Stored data
** begin **

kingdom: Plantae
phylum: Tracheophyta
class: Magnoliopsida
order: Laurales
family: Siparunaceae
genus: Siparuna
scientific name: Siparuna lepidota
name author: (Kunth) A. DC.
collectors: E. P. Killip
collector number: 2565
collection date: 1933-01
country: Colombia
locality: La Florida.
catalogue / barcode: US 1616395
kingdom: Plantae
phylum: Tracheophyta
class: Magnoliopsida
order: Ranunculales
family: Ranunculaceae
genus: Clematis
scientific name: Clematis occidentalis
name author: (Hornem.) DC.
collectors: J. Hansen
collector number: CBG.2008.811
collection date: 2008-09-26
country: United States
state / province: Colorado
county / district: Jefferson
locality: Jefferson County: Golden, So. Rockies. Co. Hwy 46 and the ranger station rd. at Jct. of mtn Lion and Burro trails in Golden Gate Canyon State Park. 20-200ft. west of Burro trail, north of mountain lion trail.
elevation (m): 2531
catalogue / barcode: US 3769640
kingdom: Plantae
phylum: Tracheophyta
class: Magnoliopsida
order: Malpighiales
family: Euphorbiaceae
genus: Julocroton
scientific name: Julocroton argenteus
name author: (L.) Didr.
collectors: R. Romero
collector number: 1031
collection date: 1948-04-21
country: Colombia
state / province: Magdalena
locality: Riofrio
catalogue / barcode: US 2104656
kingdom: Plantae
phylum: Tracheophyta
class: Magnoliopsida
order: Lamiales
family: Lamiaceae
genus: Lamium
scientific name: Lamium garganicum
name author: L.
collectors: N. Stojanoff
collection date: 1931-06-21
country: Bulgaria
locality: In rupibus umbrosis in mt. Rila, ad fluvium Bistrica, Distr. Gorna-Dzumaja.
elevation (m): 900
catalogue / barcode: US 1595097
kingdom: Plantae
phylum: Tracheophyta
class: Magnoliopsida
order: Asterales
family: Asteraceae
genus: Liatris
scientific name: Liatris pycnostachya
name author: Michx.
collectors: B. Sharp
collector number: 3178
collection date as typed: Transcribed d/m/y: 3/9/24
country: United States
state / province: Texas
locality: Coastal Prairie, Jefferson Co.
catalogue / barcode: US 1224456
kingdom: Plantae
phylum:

** end **

GIVEN PROBLEM: Transcribe every row above line by line, keeping each character unchanged.

TASK SOLUTION:
kingdom: Plantae
phylum: Tracheophyta
class: Magnoliopsida
order: Laurales
family: Siparunaceae
genus: Siparuna
scientific name: Siparuna lepidota
name author: (Kunth) A. DC.
collectors: E. P. Killip
collector number: 2565
collection date: 1933-01
country: Colombia
locality: La Florida.
catalogue / barcode: US 1616395
kingdom: Plantae
phylum: Tracheophyta
class: Magnoliopsida
order: Ranunculales
family: Ranunculaceae
genus: Clematis
scientific name: Clematis occidentalis
name author: (Hornem.) DC.
collectors: J. Hansen
collector number: CBG.2008.811
collection date: 2008-09-26
country: United States
state / province: Colorado
county / district: Jefferson
locality: Jefferson County: Golden, So. Rockies. Co. Hwy 46 and the ranger station rd. at Jct. of mtn Lion and Burro trails in Golden Gate Canyon State Park. 20-200ft. west of Burro trail, north of mountain lion trail.
elevation (m): 2531
catalogue / barcode: US 3769640
kingdom: Plantae
phylum: Tracheophyta
class: Magnoliopsida
order: Malpighiales
family: Euphorbiaceae
genus: Julocroton
scientific name: Julocroton argenteus
name author: (L.) Didr.
collectors: R. Romero
collector number: 1031
collection date: 1948-04-21
country: Colombia
state / province: Magdalena
locality: Riofrio
catalogue / barcode: US 2104656
kingdom: Plantae
phylum: Tracheophyta
class: Magnoliopsida
order: Lamiales
family: Lamiaceae
genus: Lamium
scientific name: Lamium garganicum
name author: L.
collectors: N. Stojanoff
collection date: 1931-06-21
country: Bulgaria
locality: In rupibus umbrosis in mt. Rila, ad fluvium Bistrica, Distr. Gorna-Dzumaja.
elevation (m): 900
catalogue / barcode: US 1595097
kingdom: Plantae
phylum: Tracheophyta
class: Magnoliopsida
order: Asterales
family: Asteraceae
genus: Liatris
scientific name: Liatris pycnostachya
name author: Michx.
collectors: B. Sharp
collector number: 3178
collection date as typed: Transcribed d/m/y: 3/9/24
country: United States
state / province: Texas
locality: Coastal Prairie, Jefferson Co.
catalogue / barcode: US 1224456
kingdom: Plantae
phylum:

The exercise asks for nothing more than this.